BRIGADOON -- At the National through October 5.
The parade of great old American musicals continues with a new production of "Brigadoon," the 1947 Lerner & Loewe show, which is not at the National Theater, having paused at Wolf Trap, and will open on Broadway in October.
Let's just enjoy this one without the usual discussion of why they don't write them like that any longer. If that subject was not sufficiently aired at the revivals of "oklahoma!," "West Side Story," "Peter Pan" and 'Camelot," we can always get back to it at the end of the year, when a new "Can-Can" is scheduled to appear in New York.
"Brigadoon," as grown-ups will recall, is a fantasy about two sophisticated New Yorkers stumbling upon an 18th-century Scottish village where the nights are 100 years long, so that the town doesn't "stay in any century long enough to be injured by it." In addition to vast quantities of charm, if contains the songs "I'll Go Home with Bonnie Jean" and "Almost Like Being in Love" and a whole treasury of Agnes de Mille choreography, including a stunningly sinister chase sequence and a marvelously drunken folk dance.

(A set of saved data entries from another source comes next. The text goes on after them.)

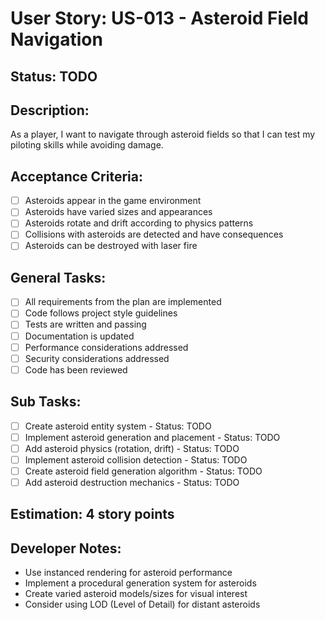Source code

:# User Story: US-013 - Asteroid Field Navigation

## Status: TODO

## Description:

As a player, I want to navigate through asteroid fields so that I can test my piloting skills while avoiding damage.

## Acceptance Criteria:

- [ ] Asteroids appear in the game environment
- [ ] Asteroids have varied sizes and appearances
- [ ] Asteroids rotate and drift according to physics patterns
- [ ] Collisions with asteroids are detected and have consequences
- [ ] Asteroids can be destroyed with laser fire

## General Tasks:

- [ ] All requirements from the plan are implemented
- [ ] Code follows project style guidelines
- [ ] Tests are written and passing
- [ ] Documentation is updated
- [ ] Performance considerations addressed
- [ ] Security considerations addressed
- [ ] Code has been reviewed

## Sub Tasks:

- [ ] Create asteroid entity system - Status: TODO
- [ ] Implement asteroid generation and placement - Status: TODO
- [ ] Add asteroid physics (rotation, drift) - Status: TODO
- [ ] Implement asteroid collision detection - Status: TODO
- [ ] Create asteroid field generation algorithm - Status: TODO
- [ ] Add asteroid destruction mechanics - Status: TODO

## Estimation: 4 story points

## Developer Notes:

- Use instanced rendering for asteroid performance
- Implement a procedural generation system for asteroids
- Create varied asteroid models/sizes for visual interest
- Consider using LOD (Level of Detail) for distant asteroids
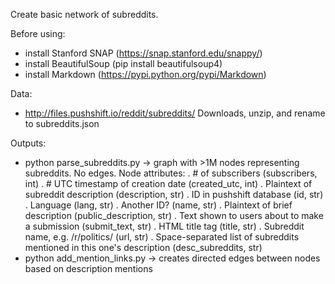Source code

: Create basic network of subreddits.

Before using:
- install Stanford SNAP (https://snap.stanford.edu/snappy/)
- install BeautifulSoup (pip install beautifulsoup4)
- install Markdown (https://pypi.python.org/pypi/Markdown)

Data:
- http://files.pushshift.io/reddit/subreddits/
  Downloads, unzip, and rename to subreddits.json

Outputs:
- python parse_subreddits.py -> graph with >1M nodes representing subreddits. No edges. Node attributes:
  . # of subscribers (subscribers, int)
  . # UTC timestamp of creation date (created_utc, int)
  . Plaintext of subreddit description (description, str)
  . ID in pushshift database (id, str)
  . Language (lang, str)
  . Another ID? (name, str)
  . Plaintext of brief description (public_description, str)
  . Text shown to users about to make a submission (submit_text, str)
  . HTML title tag (title, str)
  . Subreddit name, e.g. /r/politics/ (url, str)
  . Space-separated list of subreddits mentioned in this one's description (desc_subreddits, str)
- python add_mention_links.py -> creates directed edges between nodes based on description mentions
  

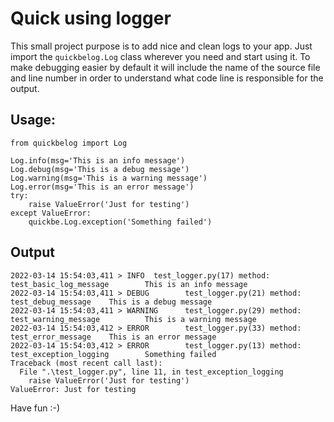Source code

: # Quick using logger

This small project purpose is to add nice and clean logs to your app.
Just import the `quickbelog.Log` class wherever you need and start using it.
To make debugging easier by default it will include the name of the source file and line number in order to understand what code line is responsible for the output.

## Usage:

    from quickbelog import Log

    Log.info(msg='This is an info message')
    Log.debug(msg='This is a debug message')
    Log.warning(msg='This is a warning message')
    Log.error(msg='This is an error message')
    try:
        raise ValueError('Just for testing')
    except ValueError:
        quickbe.Log.exception('Something failed')

## Output

    2022-03-14 15:54:03,411 > INFO  test_logger.py(17) method: test_basic_log_message        This is an info message
    2022-03-14 15:54:03,411 > DEBUG        test_logger.py(21) method: test_debug_message    This is a debug message
    2022-03-14 15:54:03,411 > WARNING      test_logger.py(29) method: test_warning_message          This is a warning message
    2022-03-14 15:54:03,412 > ERROR        test_logger.py(33) method: test_error_message    This is an error message
    2022-03-14 15:54:03,412 > ERROR        test_logger.py(13) method: test_exception_logging        Something failed
    Traceback (most recent call last):
      File ".\test_logger.py", line 11, in test_exception_logging
        raise ValueError('Just for testing')
    ValueError: Just for testing

Have fun :-)
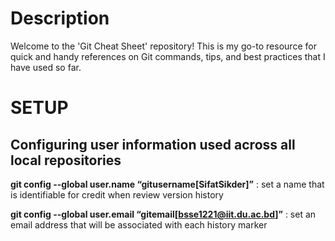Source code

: # Description
Welcome to the 'Git Cheat Sheet' repository! This is my go-to resource for quick and handy references on Git commands, tips, and best practices that I have used so far.  

# SETUP  
## Configuring user information used across all local repositories  

**git config --global user.name “gitusername[SifatSikder]”** : set a name that is identifiable for credit when review version history  

**git config --global user.email “gitemail[bsse1221@iit.du.ac.bd]”** : set an email address that will be associated with each history marker  



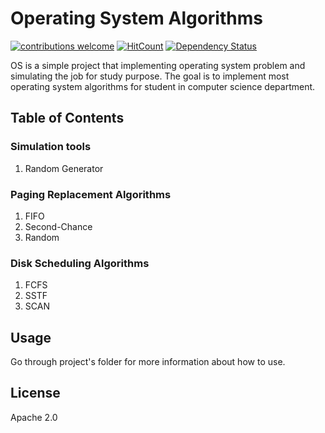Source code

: # Operating System Algorithms
<!--[![Build Status](https://travis-ci.org/qursaan/os.svg?branch=master)](https://travis-ci.org/qursaan/os)
-->
[![contributions welcome](https://img.shields.io/badge/contributions-welcome-brightgreen.svg?style=flat)](https://github.com/qursaan/os/issues)
[![HitCount](http://hits.dwyl.io/qursaan/os.svg)](http://hits.dwyl.io/qursaan/os)
[![Dependency Status](https://david-dm.org/qursaan/os.svg)](https://david-dm.org/qursaan/os)

OS is a simple project that implementing operating system problem and simulating the job for study purpose. The goal is to implement most operating system algorithms for student in computer science department.

## Table of Contents

### Simulation tools

1. Random Generator

### Paging Replacement Algorithms

1. FIFO
2. Second-Chance
3. Random

### Disk Scheduling Algorithms

1. FCFS
2. SSTF
3. SCAN

## Usage
Go through project's folder for more information about how to use.

License
----

Apache 2.0
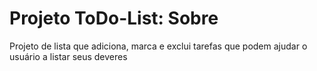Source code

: # Projeto ToDo-List: Sobre
Projeto de lista que adiciona, marca e exclui tarefas que podem ajudar o usuário a listar seus deveres


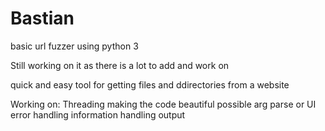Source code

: # Bastian
basic url fuzzer using python 3

Still working on it as there is a lot to add and work on

quick and easy tool for getting files and ddirectories from a website


Working on:
Threading
making the code beautiful
possible arg parse or UI
error handling 
information handling
output
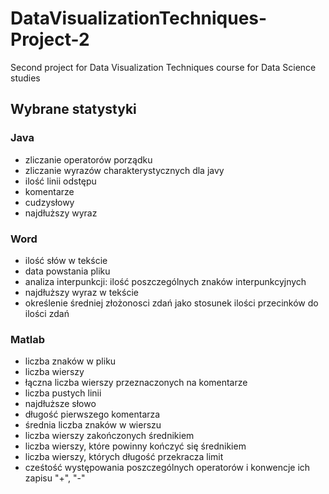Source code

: # DataVisualizationTechniques-Project-2
Second project for Data Visualization Techniques course for Data Science studies 

## Wybrane statystyki

### Java
- zliczanie operatorów porządku
- zliczanie wyrazów charakterystycznych dla javy
- ilość linii odstępu
- komentarze
- cudzysłowy
- najdłuższy wyraz

### Word
- ilość słów w tekście
- data powstania pliku
- analiza interpunkcji: ilość poszczególnych znaków interpunkcyjnych
- najdłuższy wyraz w tekście
- określenie średniej złożonosci zdań jako stosunek ilości przecinków do ilości zdań

### Matlab
- liczba znaków w pliku
- liczba wierszy
- łączna liczba wierszy przeznaczonych na komentarze
- liczba pustych linii
- najdłuższe słowo
- długość pierwszego komentarza
- średnia liczba znaków w wierszu
- liczba wierszy zakończonych średnikiem
- liczba wierszy, które powinny kończyć się średnikiem
- liczba wierszy, których długość przekracza limit
- cześtość występowania poszczególnych operatorów i konwencje ich zapisu "+", "-"
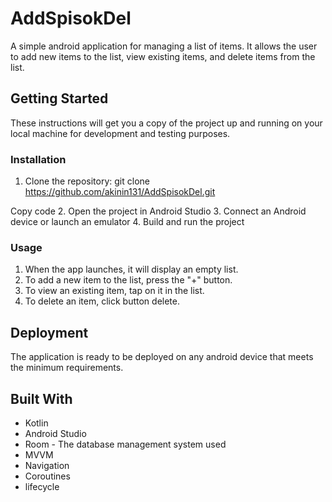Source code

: # AddSpisokDel

A simple android application for managing a list of items. It allows the user to add new items to the list, view existing items, and delete items from the list.

## Getting Started

These instructions will get you a copy of the project up and running on your local machine for development and testing purposes.

### Installation
1. Clone the repository:
git clone https://github.com/akinin131/AddSpisokDel.git

Copy code
2. Open the project in Android Studio
3. Connect an Android device or launch an emulator
4. Build and run the project

### Usage
1. When the app launches, it will display an empty list.
2. To add a new item to the list, press the "+" button.
3. To view an existing item, tap on it in the list.
4. To delete an item, click button delete.

## Deployment
The application is ready to be deployed on any android device that meets the minimum requirements.

## Built With
- Kotlin
- Android Studio 
- Room - The database management system used
- MVVM
- Navigation
- Сoroutines
- lifecycle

The stars seem to be revival specialists -- at least, their credits are older than their careers. The heroine, Meg Bussert, comes straight from "The Music Man," and the hero Martin Vidnovic was poor Jud in last year's "Oklahoma!" and appeared in "The King and I" the year before.
This show's malcontent role is the first dry-land part played by ice-skating champion John Curry, who is full of that compelling energy that made musicals so exciting before they turned languidly analytic. (You see how hard it is to keep off that topic.) The soubrette, Elaine Hausman, the ingenue, Mollie Smith, and the ingenu, Stephen Lehew, also have that magic in different ways.
But, then, every person in it has to keep alert and step lively, just to keep from being run over by the moving scenery.